Giving In

I walked blindly into facebook this weekend.

I’m not sure what to think of it yet.  There are more people–which is positive–but I don’t know what to think of the presentation.  It doesn’t seem to lend itself to actual writing, (For whatever it’s worth, I want to write!) and the interactions are limited and superficial, from what I can tell.  (No offense, Zuckerberg and the rest of the world)  I know I’m not up-to-date with how it works yet, and the situation will likely improve, but it’s very scatterbrained, and already my timeline is filling up with political posts and stuff I have no desire to read.  I do like the people, though.

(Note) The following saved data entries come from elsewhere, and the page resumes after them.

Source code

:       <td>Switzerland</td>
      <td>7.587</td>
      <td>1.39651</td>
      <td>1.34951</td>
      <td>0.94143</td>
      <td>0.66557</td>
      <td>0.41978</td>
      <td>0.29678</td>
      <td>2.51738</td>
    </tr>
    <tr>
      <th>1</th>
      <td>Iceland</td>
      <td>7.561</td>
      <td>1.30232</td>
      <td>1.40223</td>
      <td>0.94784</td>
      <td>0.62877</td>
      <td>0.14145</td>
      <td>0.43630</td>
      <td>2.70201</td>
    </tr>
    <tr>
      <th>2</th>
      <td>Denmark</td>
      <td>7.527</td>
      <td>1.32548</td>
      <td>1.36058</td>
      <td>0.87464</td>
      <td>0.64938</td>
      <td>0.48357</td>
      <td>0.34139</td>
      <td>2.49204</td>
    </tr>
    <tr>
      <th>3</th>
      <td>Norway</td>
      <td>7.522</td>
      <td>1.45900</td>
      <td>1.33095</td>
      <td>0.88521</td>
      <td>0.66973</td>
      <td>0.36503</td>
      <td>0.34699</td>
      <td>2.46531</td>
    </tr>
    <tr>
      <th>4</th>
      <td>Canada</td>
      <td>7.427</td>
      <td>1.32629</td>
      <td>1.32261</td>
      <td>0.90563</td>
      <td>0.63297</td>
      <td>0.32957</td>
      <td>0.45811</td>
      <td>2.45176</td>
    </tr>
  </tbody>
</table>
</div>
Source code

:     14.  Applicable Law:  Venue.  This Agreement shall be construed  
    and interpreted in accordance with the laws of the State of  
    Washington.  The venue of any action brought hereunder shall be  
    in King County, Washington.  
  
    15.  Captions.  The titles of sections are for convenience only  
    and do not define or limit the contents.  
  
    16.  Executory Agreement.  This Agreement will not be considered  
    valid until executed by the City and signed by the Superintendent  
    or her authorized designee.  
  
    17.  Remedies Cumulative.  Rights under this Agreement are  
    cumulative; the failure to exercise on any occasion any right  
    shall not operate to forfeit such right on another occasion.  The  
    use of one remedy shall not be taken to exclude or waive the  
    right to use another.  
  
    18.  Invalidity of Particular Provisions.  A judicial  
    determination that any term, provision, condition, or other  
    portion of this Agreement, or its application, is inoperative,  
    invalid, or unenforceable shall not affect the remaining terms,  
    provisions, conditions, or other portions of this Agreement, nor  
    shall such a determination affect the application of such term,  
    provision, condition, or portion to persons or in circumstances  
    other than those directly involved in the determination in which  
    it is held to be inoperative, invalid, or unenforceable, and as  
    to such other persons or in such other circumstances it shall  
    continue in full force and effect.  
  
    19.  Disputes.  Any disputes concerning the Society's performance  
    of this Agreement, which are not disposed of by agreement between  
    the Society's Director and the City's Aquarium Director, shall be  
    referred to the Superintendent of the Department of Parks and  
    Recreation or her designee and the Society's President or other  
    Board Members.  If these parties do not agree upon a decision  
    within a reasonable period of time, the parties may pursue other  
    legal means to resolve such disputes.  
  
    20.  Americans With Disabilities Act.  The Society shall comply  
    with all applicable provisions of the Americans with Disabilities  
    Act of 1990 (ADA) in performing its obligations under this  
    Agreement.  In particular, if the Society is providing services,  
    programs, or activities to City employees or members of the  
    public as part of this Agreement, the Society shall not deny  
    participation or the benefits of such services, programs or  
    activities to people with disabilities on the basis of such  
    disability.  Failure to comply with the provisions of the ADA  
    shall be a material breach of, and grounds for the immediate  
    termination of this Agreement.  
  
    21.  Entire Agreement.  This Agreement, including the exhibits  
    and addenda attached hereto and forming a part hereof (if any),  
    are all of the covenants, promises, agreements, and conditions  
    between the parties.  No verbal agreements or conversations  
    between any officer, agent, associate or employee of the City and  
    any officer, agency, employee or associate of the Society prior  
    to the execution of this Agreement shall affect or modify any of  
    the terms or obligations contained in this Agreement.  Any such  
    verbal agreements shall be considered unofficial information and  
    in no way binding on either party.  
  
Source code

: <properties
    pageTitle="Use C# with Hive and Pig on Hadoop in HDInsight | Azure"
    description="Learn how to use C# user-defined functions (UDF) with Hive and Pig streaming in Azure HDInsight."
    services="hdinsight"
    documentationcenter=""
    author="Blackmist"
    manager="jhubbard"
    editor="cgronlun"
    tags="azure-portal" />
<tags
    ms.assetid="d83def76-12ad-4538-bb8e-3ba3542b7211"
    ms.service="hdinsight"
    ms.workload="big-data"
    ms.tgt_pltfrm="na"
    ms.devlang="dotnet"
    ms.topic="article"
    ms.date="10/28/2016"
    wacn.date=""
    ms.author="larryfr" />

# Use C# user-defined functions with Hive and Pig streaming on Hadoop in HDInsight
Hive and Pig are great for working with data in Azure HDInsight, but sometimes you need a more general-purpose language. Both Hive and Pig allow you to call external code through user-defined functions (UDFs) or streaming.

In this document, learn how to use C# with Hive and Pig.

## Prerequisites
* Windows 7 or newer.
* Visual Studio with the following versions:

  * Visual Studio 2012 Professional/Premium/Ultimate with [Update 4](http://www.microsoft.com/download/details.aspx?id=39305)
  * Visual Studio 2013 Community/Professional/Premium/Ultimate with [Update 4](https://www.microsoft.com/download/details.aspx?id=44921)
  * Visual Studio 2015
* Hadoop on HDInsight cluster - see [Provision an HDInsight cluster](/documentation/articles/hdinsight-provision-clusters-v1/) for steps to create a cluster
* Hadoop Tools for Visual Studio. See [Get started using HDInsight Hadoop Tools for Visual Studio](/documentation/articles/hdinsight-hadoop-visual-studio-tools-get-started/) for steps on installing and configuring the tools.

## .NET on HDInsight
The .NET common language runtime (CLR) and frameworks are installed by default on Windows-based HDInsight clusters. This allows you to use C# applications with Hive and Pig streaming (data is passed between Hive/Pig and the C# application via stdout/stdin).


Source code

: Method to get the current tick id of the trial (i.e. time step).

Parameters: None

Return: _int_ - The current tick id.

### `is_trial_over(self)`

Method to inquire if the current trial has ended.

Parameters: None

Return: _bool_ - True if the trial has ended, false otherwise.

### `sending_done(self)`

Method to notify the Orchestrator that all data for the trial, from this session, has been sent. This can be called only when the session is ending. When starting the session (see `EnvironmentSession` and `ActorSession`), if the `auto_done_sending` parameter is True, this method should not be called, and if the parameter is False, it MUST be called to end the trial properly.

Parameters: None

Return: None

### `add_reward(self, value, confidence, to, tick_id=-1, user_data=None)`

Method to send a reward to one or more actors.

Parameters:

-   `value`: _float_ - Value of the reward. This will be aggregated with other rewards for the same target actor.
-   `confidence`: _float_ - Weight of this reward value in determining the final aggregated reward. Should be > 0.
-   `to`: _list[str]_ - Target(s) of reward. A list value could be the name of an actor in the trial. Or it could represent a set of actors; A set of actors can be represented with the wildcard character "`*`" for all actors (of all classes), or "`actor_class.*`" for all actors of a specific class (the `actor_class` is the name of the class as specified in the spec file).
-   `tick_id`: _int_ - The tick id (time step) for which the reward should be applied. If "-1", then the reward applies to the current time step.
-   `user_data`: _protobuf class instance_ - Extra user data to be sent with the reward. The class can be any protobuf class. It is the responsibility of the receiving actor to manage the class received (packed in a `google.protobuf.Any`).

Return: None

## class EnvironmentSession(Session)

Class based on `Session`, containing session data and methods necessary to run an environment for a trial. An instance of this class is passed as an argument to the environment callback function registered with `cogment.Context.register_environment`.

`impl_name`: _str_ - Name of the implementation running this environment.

If there’s a way to do Facebook more than superficially, I’m totally in, whatever that would look like.  Until then, I don’t know.  It feels like more of the very thing I’ve been fighting against for four years.  I found out I couldn’t do relationships with girls well when the entire business remains essentially superficial, (Or well in general?  There’s a case to be made.) and so far that’s all the relationships have ever amounted to.  I catch myself avoiding chit-chat some days, because it feels like I’m cheating people out of something.  I don’t want a ton of surface-level relationships, I just want a few meaningful ones.  (Apologies, this is me being demanding)  I would prefer the concept of facebook to be less manic.

But no griping until an actual effort is made; it’d be a shame to hate it and find out I’m still the real problem.